Bővebb ismertető
THE NATIONAL GALLERY • PAST AND PRESENT
above: The National Gallery in its very early days, pre-1837. This picture, by W. Mackenzie, (now in the Victoria and Albert Museum) shows the interior of Mr. Angerstein's house at No. 100 Pall Mall; most of the pictures visitjle are part of the Angerstein collection which was not, as is sometimes supposed, bequeathed to the nation but purchased by the nation from the owner's son after there had been alarm that the collection was to be sold abroad. On the central wall at the back can be seen Titian's Bacchus and Ariadne (see page 23) which was purchased by the Gallery in 1826; at the right is the large Angerstein Sebastiano del Piombo Raising of Lazarus (now No. 1 in the Gallery inventory). The crowded appearance of the rooms shows that already there was not enough space for expansion, and Mr. Angerstein's house was eventually left—for the site of the Gallery today at Trafalgar Square.

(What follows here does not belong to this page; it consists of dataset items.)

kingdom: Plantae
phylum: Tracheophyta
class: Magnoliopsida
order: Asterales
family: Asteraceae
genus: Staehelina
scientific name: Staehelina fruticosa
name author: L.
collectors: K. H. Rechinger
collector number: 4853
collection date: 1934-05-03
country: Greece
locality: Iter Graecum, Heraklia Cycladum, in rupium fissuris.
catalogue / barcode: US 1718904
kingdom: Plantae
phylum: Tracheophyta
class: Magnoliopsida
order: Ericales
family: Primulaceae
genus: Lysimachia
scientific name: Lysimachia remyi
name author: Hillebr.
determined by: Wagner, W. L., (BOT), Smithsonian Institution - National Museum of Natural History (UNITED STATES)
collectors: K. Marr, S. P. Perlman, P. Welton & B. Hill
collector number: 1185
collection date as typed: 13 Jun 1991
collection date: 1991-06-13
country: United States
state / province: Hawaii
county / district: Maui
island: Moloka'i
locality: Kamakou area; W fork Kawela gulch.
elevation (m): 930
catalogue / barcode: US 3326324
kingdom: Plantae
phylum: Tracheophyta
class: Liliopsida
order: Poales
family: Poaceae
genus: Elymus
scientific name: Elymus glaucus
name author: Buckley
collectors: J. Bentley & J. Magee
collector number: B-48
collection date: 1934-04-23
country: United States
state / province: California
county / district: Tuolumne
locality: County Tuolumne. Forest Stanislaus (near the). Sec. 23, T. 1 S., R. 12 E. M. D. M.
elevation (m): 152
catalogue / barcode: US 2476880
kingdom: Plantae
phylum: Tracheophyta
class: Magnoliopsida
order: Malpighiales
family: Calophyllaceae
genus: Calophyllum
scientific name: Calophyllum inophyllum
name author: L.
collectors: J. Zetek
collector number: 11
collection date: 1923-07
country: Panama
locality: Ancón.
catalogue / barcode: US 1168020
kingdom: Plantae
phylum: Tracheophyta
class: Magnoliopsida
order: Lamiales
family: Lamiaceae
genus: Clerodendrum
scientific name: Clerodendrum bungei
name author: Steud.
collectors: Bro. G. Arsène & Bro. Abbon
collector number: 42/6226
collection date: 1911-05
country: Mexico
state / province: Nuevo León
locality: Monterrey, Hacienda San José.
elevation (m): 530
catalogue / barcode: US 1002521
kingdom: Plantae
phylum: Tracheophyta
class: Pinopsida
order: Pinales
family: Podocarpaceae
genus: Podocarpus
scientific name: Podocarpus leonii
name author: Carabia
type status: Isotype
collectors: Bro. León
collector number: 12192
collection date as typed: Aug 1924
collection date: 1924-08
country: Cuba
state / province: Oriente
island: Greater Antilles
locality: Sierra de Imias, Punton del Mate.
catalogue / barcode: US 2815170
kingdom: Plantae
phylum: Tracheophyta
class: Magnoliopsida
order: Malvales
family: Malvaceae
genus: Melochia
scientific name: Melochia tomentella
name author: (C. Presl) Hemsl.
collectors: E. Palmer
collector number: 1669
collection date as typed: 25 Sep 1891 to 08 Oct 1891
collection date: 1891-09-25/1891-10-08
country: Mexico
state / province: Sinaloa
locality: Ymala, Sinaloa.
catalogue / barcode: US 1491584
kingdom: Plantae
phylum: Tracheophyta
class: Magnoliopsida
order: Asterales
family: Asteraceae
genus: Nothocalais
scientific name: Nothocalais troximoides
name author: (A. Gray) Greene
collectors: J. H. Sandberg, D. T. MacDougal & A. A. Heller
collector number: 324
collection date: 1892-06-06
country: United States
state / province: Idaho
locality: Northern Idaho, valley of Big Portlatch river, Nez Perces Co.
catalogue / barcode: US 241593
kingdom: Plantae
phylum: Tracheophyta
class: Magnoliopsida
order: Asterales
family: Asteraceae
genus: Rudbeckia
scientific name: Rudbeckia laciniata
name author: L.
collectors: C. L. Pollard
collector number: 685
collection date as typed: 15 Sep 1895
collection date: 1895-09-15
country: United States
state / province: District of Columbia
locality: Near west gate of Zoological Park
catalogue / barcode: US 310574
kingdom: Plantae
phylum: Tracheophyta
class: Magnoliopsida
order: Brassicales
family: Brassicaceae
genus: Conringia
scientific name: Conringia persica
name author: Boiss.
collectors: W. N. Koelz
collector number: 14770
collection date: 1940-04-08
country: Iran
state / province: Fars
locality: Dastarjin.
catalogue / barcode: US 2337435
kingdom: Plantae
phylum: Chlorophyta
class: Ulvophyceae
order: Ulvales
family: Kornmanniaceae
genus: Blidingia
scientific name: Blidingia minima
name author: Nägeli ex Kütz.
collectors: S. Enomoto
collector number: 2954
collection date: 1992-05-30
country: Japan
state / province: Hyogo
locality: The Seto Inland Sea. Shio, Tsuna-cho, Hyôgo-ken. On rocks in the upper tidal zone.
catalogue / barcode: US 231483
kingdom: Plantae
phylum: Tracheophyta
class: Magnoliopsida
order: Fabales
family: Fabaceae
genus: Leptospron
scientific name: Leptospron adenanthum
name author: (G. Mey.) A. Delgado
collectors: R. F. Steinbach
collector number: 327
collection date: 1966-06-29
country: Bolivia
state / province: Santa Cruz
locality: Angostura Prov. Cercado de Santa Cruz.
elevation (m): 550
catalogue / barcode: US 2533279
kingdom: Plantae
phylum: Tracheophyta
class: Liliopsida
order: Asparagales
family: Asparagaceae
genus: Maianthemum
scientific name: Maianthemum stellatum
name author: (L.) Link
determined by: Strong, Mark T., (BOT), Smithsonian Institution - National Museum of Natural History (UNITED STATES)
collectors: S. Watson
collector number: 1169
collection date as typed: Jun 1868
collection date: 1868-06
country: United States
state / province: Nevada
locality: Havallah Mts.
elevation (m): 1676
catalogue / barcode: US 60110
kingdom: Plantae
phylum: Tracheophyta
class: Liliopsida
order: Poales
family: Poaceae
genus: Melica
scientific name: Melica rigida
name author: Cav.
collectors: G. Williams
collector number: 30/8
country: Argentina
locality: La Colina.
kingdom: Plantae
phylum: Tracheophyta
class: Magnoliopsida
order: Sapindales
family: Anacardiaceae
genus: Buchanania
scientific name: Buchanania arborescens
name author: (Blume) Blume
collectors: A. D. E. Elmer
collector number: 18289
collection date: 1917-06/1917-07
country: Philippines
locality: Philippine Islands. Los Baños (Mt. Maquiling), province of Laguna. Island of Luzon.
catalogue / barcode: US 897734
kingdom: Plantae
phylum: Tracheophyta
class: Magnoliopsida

facing page: a view of some of the air-conditioned rooms opened in 1956 makes almost too neat a contrast. Here the pictures are hung without glass and not only in a physical atmosphere which helps to preserve them but spaced on the walls in a way which allows each to exist as a painting in its own right. The rooms are decorated with discreet simplicity so that nothing distracts from the pictures; those in the view here are chiefly Italian pictures of the early Renaissance, mostly painted on wood and therefore vulnerable to climatic changes.